▶ Try it:
Determine which lines of the records include the word "Install", and copy them.

[Items listed in a dataset]
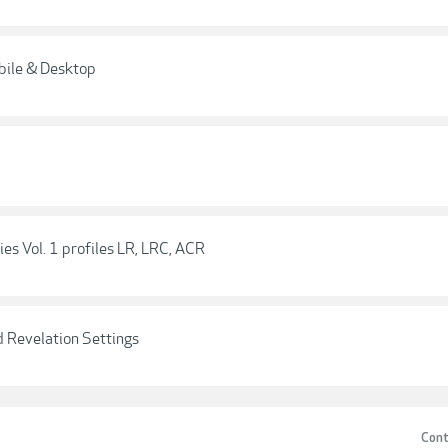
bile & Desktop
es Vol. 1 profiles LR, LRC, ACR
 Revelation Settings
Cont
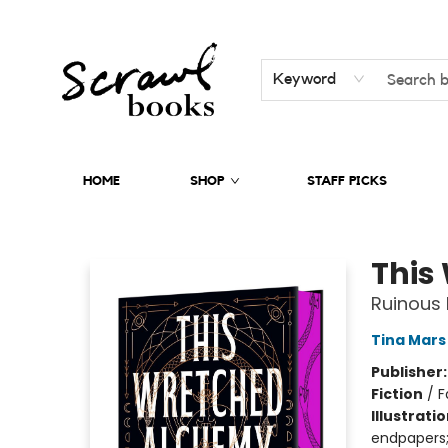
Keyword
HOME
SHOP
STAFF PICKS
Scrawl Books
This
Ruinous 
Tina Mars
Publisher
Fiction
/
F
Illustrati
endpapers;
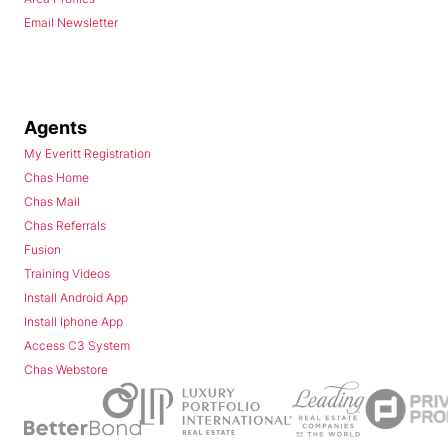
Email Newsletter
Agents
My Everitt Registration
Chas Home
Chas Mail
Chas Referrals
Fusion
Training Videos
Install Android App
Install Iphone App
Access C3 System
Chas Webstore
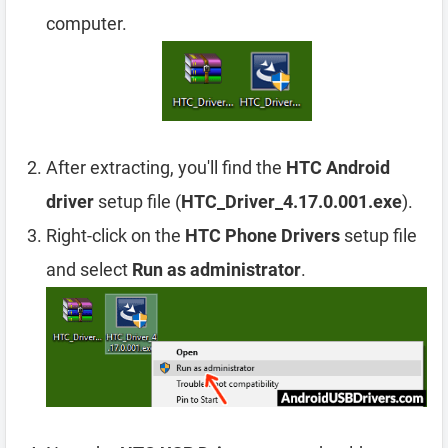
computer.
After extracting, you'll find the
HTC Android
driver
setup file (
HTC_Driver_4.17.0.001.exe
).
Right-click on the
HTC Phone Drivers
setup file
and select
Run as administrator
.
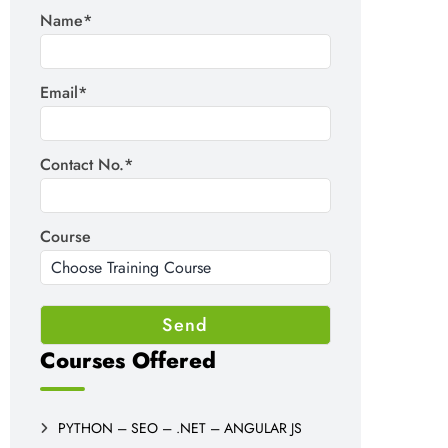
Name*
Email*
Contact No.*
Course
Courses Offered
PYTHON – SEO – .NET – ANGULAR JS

▶ Output for this task:
Install Android App
Install Iphone App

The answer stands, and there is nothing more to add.